### [ASSIGNMENT]
Starting at the line containing "positivity by immunohistochemistry" and ending at the line containing "positivity in liver", print every line of the material below exactly, both ends included, and stop there.

### [INFORMATION]
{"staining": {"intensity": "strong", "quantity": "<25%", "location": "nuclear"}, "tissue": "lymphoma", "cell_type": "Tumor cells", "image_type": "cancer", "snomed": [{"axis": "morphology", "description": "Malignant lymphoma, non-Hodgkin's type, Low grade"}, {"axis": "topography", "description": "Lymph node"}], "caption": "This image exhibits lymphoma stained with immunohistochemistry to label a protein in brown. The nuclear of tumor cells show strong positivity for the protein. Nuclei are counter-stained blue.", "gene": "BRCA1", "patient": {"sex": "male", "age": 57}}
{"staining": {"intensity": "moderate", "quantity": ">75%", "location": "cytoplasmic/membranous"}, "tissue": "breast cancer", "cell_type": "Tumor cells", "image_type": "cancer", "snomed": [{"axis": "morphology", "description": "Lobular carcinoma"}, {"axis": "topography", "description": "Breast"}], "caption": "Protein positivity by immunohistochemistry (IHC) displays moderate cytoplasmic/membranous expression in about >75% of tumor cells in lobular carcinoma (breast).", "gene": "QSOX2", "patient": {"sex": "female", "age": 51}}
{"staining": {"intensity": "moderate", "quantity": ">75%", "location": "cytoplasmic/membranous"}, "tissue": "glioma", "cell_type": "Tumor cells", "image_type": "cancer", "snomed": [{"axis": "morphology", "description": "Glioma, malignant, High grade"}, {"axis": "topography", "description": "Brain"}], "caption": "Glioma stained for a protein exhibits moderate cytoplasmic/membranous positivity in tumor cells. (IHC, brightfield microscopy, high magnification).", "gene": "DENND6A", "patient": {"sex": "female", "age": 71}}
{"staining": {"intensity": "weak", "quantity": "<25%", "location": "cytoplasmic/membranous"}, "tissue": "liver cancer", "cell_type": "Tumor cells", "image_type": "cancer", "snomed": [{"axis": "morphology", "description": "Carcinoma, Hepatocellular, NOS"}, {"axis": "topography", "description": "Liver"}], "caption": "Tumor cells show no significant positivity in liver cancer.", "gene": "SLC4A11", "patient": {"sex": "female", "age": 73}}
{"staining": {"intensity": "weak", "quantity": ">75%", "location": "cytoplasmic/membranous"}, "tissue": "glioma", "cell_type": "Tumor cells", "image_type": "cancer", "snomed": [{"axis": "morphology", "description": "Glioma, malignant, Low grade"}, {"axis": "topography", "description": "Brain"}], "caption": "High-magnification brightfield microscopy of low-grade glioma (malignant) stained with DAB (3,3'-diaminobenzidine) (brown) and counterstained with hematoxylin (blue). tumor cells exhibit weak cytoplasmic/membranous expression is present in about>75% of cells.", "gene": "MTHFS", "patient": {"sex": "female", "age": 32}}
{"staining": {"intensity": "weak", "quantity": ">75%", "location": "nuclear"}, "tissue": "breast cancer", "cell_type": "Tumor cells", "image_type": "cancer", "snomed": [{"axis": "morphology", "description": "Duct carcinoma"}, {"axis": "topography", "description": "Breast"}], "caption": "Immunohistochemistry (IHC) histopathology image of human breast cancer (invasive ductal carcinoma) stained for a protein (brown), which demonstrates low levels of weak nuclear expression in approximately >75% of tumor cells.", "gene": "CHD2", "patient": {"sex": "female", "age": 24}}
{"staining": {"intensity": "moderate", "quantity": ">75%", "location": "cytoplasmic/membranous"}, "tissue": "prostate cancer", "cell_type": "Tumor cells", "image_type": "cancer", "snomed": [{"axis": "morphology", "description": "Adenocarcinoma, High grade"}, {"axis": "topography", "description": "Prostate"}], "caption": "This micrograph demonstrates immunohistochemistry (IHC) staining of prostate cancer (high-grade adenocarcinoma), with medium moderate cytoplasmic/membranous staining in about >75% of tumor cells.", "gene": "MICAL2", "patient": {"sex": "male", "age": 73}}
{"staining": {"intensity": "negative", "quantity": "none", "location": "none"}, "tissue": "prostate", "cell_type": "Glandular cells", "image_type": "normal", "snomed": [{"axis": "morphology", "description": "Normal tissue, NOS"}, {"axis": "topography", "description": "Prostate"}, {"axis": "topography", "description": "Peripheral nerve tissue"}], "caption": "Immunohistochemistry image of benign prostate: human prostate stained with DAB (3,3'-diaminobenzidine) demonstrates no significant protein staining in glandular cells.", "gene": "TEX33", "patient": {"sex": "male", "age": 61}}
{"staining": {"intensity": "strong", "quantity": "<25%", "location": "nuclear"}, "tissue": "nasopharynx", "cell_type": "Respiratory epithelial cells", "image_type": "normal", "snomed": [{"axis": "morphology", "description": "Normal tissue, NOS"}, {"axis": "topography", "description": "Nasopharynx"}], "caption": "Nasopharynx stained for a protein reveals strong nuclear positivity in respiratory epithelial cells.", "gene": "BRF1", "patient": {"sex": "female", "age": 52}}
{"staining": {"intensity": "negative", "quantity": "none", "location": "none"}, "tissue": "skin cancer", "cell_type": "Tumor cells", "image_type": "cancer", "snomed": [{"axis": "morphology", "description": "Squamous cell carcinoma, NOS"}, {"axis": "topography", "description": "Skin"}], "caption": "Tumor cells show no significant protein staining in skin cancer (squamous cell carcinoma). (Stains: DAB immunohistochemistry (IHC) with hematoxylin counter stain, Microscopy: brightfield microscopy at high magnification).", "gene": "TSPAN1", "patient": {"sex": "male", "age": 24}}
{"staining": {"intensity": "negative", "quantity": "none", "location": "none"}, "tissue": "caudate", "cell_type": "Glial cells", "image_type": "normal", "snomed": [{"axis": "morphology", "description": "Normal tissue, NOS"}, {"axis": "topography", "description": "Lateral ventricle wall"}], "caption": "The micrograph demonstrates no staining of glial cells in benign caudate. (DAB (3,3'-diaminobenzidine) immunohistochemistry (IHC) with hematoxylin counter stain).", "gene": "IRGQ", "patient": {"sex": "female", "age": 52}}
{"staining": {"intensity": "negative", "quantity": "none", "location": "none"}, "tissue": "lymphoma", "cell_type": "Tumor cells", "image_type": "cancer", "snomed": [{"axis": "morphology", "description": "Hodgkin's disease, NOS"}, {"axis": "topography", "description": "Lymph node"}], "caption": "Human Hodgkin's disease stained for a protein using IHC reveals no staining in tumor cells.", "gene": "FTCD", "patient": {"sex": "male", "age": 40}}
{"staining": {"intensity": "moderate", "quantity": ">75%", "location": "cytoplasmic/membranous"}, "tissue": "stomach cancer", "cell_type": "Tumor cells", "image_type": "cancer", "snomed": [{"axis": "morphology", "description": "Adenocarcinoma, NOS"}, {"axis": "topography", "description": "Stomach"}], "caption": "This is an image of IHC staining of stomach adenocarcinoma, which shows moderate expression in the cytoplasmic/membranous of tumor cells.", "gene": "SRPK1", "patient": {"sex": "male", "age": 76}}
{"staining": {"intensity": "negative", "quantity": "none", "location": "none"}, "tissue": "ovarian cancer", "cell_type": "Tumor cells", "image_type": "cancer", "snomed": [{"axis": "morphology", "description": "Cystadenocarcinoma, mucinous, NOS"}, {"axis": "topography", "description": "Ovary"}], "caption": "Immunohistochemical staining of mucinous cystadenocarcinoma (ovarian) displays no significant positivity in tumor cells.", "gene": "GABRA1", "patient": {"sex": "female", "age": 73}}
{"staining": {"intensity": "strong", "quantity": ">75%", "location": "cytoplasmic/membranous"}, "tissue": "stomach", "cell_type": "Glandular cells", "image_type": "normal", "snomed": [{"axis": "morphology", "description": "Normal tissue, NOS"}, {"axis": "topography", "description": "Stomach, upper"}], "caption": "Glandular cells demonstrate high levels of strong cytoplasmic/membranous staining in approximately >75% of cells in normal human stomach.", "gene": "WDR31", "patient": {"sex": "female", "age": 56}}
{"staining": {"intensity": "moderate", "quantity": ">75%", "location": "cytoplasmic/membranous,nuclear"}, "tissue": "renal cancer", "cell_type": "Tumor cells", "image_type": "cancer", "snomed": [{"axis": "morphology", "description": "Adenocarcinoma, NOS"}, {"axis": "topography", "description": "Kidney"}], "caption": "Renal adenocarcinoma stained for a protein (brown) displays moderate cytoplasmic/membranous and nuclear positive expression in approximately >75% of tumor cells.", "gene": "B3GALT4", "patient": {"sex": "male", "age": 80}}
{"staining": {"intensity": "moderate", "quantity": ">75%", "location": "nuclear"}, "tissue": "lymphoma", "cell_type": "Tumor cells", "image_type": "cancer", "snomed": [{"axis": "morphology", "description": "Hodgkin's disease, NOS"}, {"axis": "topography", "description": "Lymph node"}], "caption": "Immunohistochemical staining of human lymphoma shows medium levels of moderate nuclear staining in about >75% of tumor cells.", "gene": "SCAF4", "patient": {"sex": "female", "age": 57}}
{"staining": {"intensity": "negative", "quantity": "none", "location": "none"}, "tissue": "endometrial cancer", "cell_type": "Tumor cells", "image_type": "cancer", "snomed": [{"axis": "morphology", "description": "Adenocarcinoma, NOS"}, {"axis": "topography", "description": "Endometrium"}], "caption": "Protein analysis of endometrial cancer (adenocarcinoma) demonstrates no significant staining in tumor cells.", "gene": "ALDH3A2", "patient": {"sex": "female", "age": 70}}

### [SOLUTION]
{"staining": {"intensity": "moderate", "quantity": ">75%", "location": "cytoplasmic/membranous"}, "tissue": "breast cancer", "cell_type": "Tumor cells", "image_type": "cancer", "snomed": [{"axis": "morphology", "description": "Lobular carcinoma"}, {"axis": "topography", "description": "Breast"}], "caption": "Protein positivity by immunohistochemistry (IHC) displays moderate cytoplasmic/membranous expression in about >75% of tumor cells in lobular carcinoma (breast).", "gene": "QSOX2", "patient": {"sex": "female", "age": 51}}
{"staining": {"intensity": "moderate", "quantity": ">75%", "location": "cytoplasmic/membranous"}, "tissue": "glioma", "cell_type": "Tumor cells", "image_type": "cancer", "snomed": [{"axis": "morphology", "description": "Glioma, malignant, High grade"}, {"axis": "topography", "description": "Brain"}], "caption": "Glioma stained for a protein exhibits moderate cytoplasmic/membranous positivity in tumor cells. (IHC, brightfield microscopy, high magnification).", "gene": "DENND6A", "patient": {"sex": "female", "age": 71}}
{"staining": {"intensity": "weak", "quantity": "<25%", "location": "cytoplasmic/membranous"}, "tissue": "liver cancer", "cell_type": "Tumor cells", "image_type": "cancer", "snomed": [{"axis": "morphology", "description": "Carcinoma, Hepatocellular, NOS"}, {"axis": "topography", "description": "Liver"}], "caption": "Tumor cells show no significant positivity in liver cancer.", "gene": "SLC4A11", "patient": {"sex": "female", "age": 73}}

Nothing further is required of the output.